4.4    Het is vaste rechtspraak van het hof dat de deken altijd een onderzoek moet verrichten naar een ingediende klacht (zie ook artikel 46c lid 3 Advocatenwet), óók als de klager overeenkomstig lid 2 van dit artikel vraagt om de klacht onmiddellijk ter kennis van de raad te brengen. Als de klager daarom verzoekt, zal de deken - ná afronding van het onderzoek - de klacht doorleiden naar de raad. Artikel 46c lid 4 Advocatenwet bepaalt dat de deken een klacht voor onderzoek en afhandeling kan verwijzen naar een ander lid binnen de eigen raad van de orde. Een klacht kan niet worden verwezen naar een deken van een ander arrondissement. De verzetgronden 1 en 2 falen hierom. 

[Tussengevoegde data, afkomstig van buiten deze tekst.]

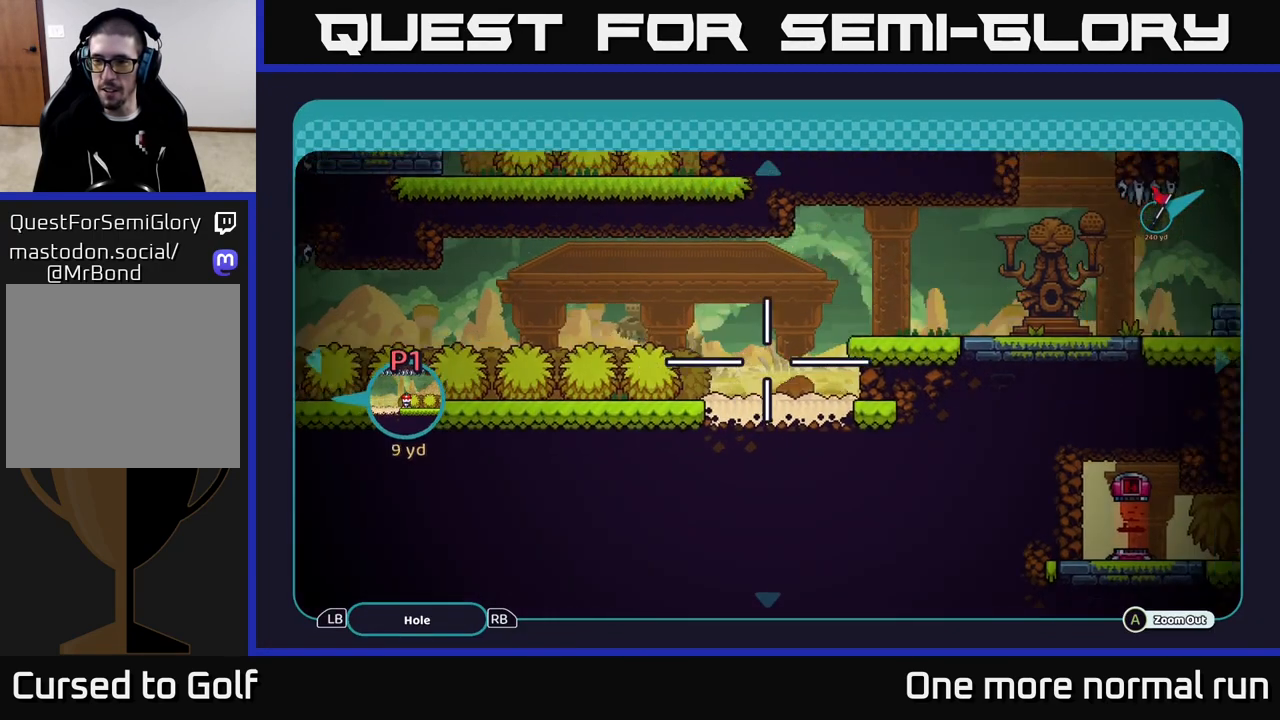
{"buttons": [], "left_stick": "up-right", "right_stick": "center", "events": [[417, "left_stick", "up-right"]]}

4.5    Uit de stellingen van klager en de overgelegde stukken blijkt verder dat klager het niet eens is met het dekenstandpunt van verweerster van 8 mei 2025. Het gevolg daarvan is dat hij niet langer wil dat verweerster zijn andere klachtzaak nog behandelt en dat hij zijn klacht tegen verweerster heeft ingediend. Het hof kan de klacht tegen verweerster op grond hiervan niet anders zien dan als voortvloeiend uit klagers onvrede over het dekenstandpunt van 8 mei 2025 en dat betekent dat de voorzitter terecht heeft besloten deze klacht niet te verwijzen. De eerste klacht is op verzoek van klager inmiddels doorgeleid aan de raad. Klager kan die klacht bij de raad nog verder toelichten en ook aangeven op welke punten hij van mening is dat verweerster de klacht niet juist heeft weergegeven en/of samengevat en waarom hij het met de visie van verweerster niet eens is. Het klachtrecht is er niet voor bedoeld om de werkwijze van een deken en/of het dekenstandpunt in een klacht tegen de deken aan de orde te stellen. Het klachtrecht is er ook niet voor bedoeld om af te dwingen dat een ander dan verweerster de tweede klacht onderzoekt en/of dat die klacht zonder (afgerond) onderzoek naar de raad wordt doorgeleid. Dat betekent dat ook de derde verzetsgrond faalt. 

4.6    Het hof voegt aan het voorgaande nog toe dat de voorzitter de klacht van klager niet heeft verwezen, voor zover het klagers tuchtklacht betreft en dat hij heeft overwogen dat voor de interne klacht bij de deken de daarvoor bestemde procedure moet worden doorlopen. De beslissing van de voorzitter heeft dus geen betrekking op de interne klachtenprocedure bij de deken. 

 

5    BESLISSING

Het Hof van Discipline:

- verklaart het verzet ongegrond.

Deze beslissing is gewezen door mr. C.H. van Breevoort-de Bruin, voorzitter, mrs. B.J.R. van Tongeren en A. Groenewoud, leden, in tegenwoordigheid van mr. N.A.M. Sinjorgo, griffier, en in het openbaar uitgesproken op 18 augustus 2025.  

griffier    voorzitter             

De beslissing is verzonden op 18 augustus 2025.